Dans la presse, Alexander Stubb s’exprime d’une manière qui retient l’attention. Pourquoi se présente-t-il au poste ? C’est que, dit-il en substance dans Die Welt la semaine dernière, la démocratie n’est pas un processus d’intronisation, mais la confrontation d’idées différentes. Le slogan de Stubb est : « Une nouvelle génération pour l’Europe ». Oui, bon, Stubb a 50 ans ; mais cet énoncé est pour lui une manière d’appuyer le besoin de transparence à la place des négociations d’antichambres et de coulisse ; nous devons, dit-il, exposer toutes les difficultés et poser les questions les plus délicates au grand jour.
Stubb se pose comme un défenseur des valeurs et des principes de l’Union Européenne.

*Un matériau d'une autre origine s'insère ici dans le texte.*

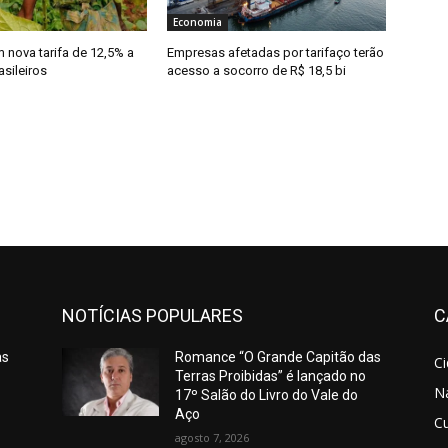
Economia
nova tarifa de 12,5% a
Empresas afetadas por tarifaço terão
sileiros
acesso a socorro de R$ 18,5 bi
NOTÍCIAS POPULARES
C
as
Romance “O Grande Capitão das
C
Terras Proibidas” é lançado no
N
17º Salão do Livro do Vale do
Aço
Cu
agosto 7, 2026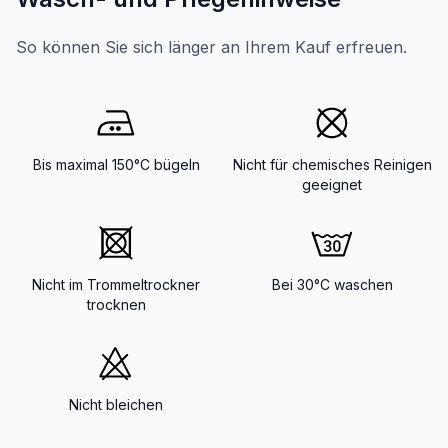
So können Sie sich länger an Ihrem Kauf erfreuen.
Bis maximal 150°C bügeln
Nicht für chemisches Reinigen
geeignet
Nicht im Trommeltrockner
Bei 30°C waschen
trocknen
Nicht bleichen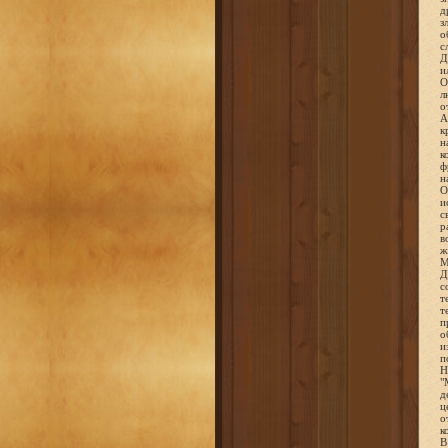
д
з
о
с
Д
и
О
л
о
А
к
н
к
ф
н
О
и
с
р
в
ж
М
Д
с
т
т
п
о
и
п
Н
"
д
ц
о
к
В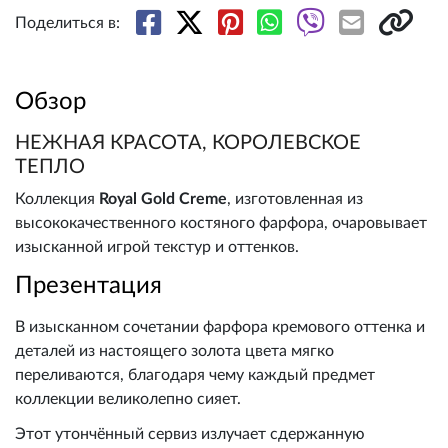
Поделиться в:
Обзор
НЕЖНАЯ КРАСОТА, КОРОЛЕВСКОЕ
ТЕПЛО
Коллекция
Royal Gold Creme
, изготовленная из
высококачественного костяного фарфора, очаровывает
изысканной игрой текстур и оттенков.
Презентация
В изысканном сочетании фарфора кремового оттенка и
деталей из настоящего золота цвета мягко
переливаются, благодаря чему каждый предмет
коллекции великолепно сияет.
Этот утончённый сервиз излучает сдержанную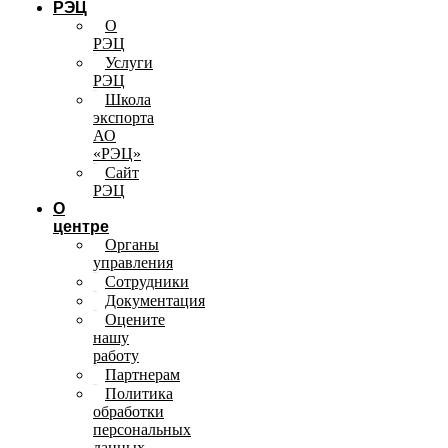
РЭЦ
О
РЭЦ
Услуги
РЭЦ
Школа
экспорта
АО
«РЭЦ»
Сайт
РЭЦ
О
центре
Органы
управления
Сотрудники
Документация
Оцените
нашу
работу
Партнерам
Политика
обработки
персональных
данных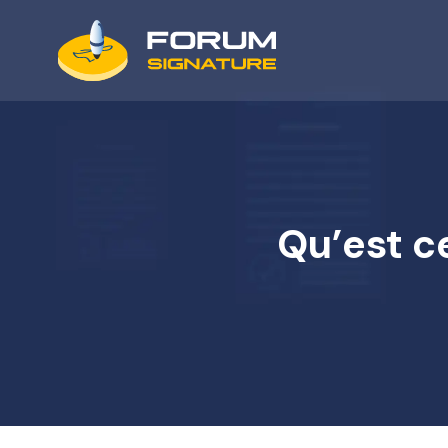
Qu’est c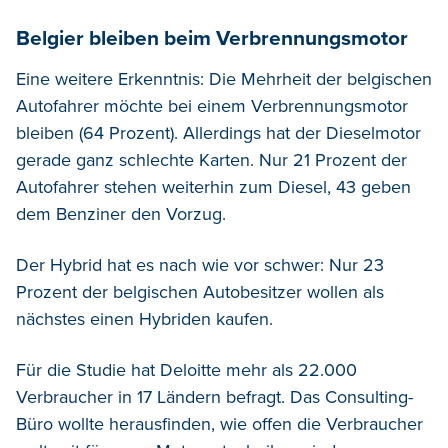
Belgier bleiben beim Verbrennungsmotor
Eine weitere Erkenntnis: Die Mehrheit der belgischen
Autofahrer möchte bei einem Verbrennungsmotor
bleiben (64 Prozent). Allerdings hat der Dieselmotor
gerade ganz schlechte Karten. Nur 21 Prozent der
Autofahrer stehen weiterhin zum Diesel, 43 geben
dem Benziner den Vorzug.
Der Hybrid hat es nach wie vor schwer: Nur 23
Prozent der belgischen Autobesitzer wollen als
nächstes einen Hybriden kaufen.
Für die Studie hat Deloitte mehr als 22.000
Verbraucher in 17 Ländern befragt. Das Consulting-
Büro wollte herausfinden, wie offen die Verbraucher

Un défenseur contre les attaques chinoises ou russes, et contre ceux qui minent ces valeurs à l’intérieur même de l’Union : Orbán en Hongrie, le PiS en Pologne, le populisme droite-gauche (droite-gauche !) en Italie. Nous ne pouvons, dit Stubb, laisser passer le régime « illibéral » qu’ Orbán veut mettre en place. L’ancien premier ministre finlandais veut ainsi introduire un vrai débat public avec Orbán. L’interroger sur les points très précis que posent les textes de lois et les principes européens. Si le Fidesz (le parti d’Orbán) les refuse, il faut l’exclure du PPE.
C’est sur la question des migrants que Stubb est le plus critique avec Manfred Weber et avec des partis tels que la CSU, qui pour lui, font le jeu des populistes de droite en reprenant leurs revendications et leurs griefs, de façon toute démagogique. Maintenant, il faut avancer avec pragmatisme, conviction et sincérité, et trouver le moyen d’intégrer les migrants du mieux possible. Il n’existe pas d’autre solution. En Bavière,on a vu que cela ne fonctionnait pas de copier tout bonnement, comme ont essayé de le faire le ministre-président et Horst Seehofer, les slogans des Orbán, Salvini et consorts. La CSU en a payé la facture. Il nous reste donc à tracer le chemin difficile et à avancer vraiment.
On a envie, malgré son étiquette, de souhaiter bonne chance à Alexander Stubb sur ce chemin qui, en effet, s’avère difficile. Très difficile.